Сержант Войтек ухмыльнулся, обнажив больше зубов, чем, по убеждению Кирилла, могло помещаться во рту (или в медвежьей пасти).

— Мы перехитрили тебя. Quel dommage, hein, mon petite canaille?[24] — он кивнул на россыпь кожаных масок у ног пленников. — Представляю, ты, как все, решил, будто ты здесь самый умный, раз додумался до такого фокуса. Правда? — он протянул лапу. — Давай, снимай эту штуку.

— Стойте! — крикнул Даргер. — Мне надо сообщить вам нечто важное. — Присутствующие тотчас повернулись к нему. Повисло выжидательное молчание. Он откашлялся и начал: — Финикийский виноторговец, вольноотпущенник и аристократ отправились в бордель…

Сержант Войтек вздохнул со скучающим видом.

— Слышали уже.

— Да? — Глаза у Даргера сверкали от безумного веселья. — А как насчет истории про Кирилла Смелого, исчезающего в метель?
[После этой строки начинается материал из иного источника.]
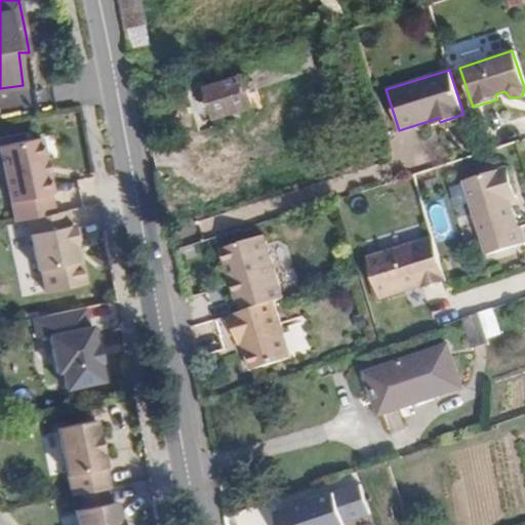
[(207,86),(215,114),(252,103),(244,74),(207,86)]
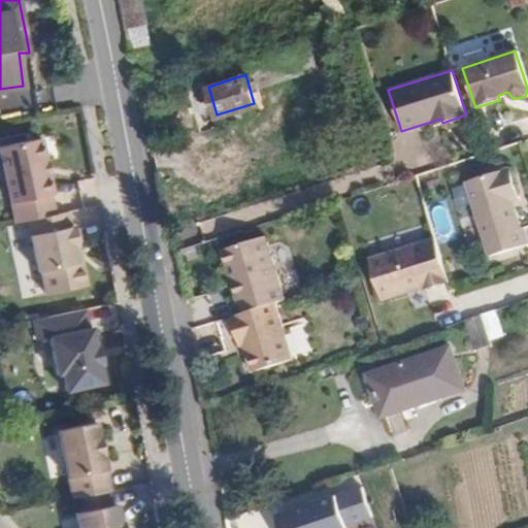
[(134,81),(137,98),(152,95),(149,79),(134,81)]
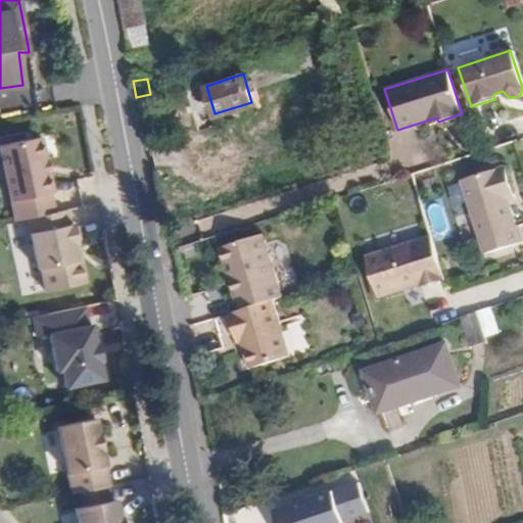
[(24,216),(50,209),(46,190),(48,190),(44,171),(40,171),(37,157),(40,156),(33,135),(0,143),(0,174),(13,218),(24,216)]
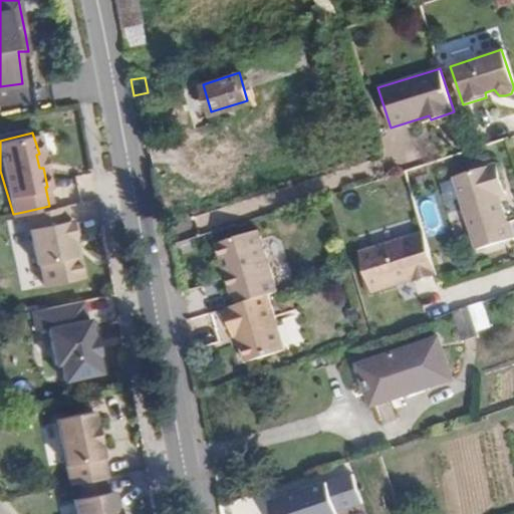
[(495,165),(452,179),(477,252),(513,239),(513,235),(510,223),(507,223),(502,205),(499,205),(496,197),(504,194),(495,165)]
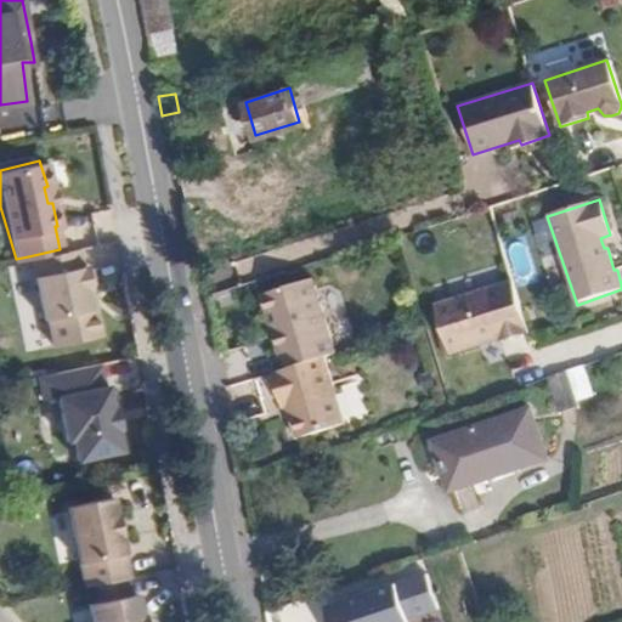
[(79,263),(74,246),(60,249),(28,256),(43,317),(47,316),(52,343),(91,335),(95,328),(91,312),(85,307),(82,287),(86,287),(82,264),(79,263)]
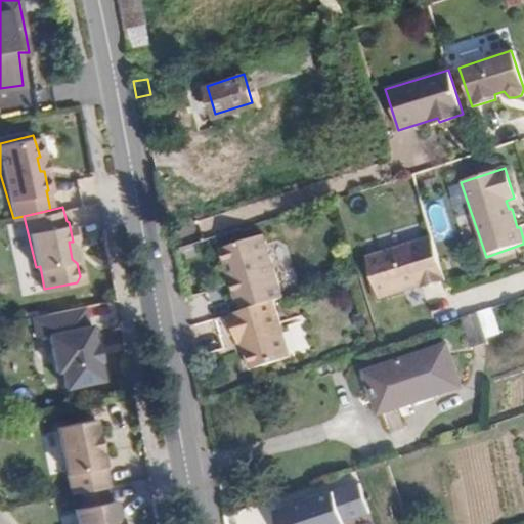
[(237,311),(271,300),(280,298),(261,235),(217,248),(237,311)]
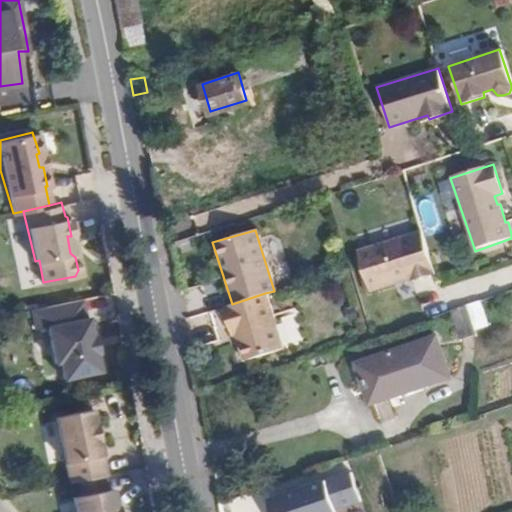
[(415,278),(431,273),(419,230),(354,250),(365,290),(414,276),(415,278)]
Кириллу только этот намек и требовался. Извернувшись, он сунул руку в карман и вытащил комок рублей. Натренированным движением он порвал нитку и подбросил бумажное богатство в воздух.

Банкноты посыпались вниз.

— Деньги! — завопил какой-то гвардеец.

За таковую малую услугу Кирилл был ему искренне благодарен. У него вряд ли хватило бы духу выкрикнуть слово самому. Поэтому он просто бросился наутек, пытаясь развить максимальную скорость.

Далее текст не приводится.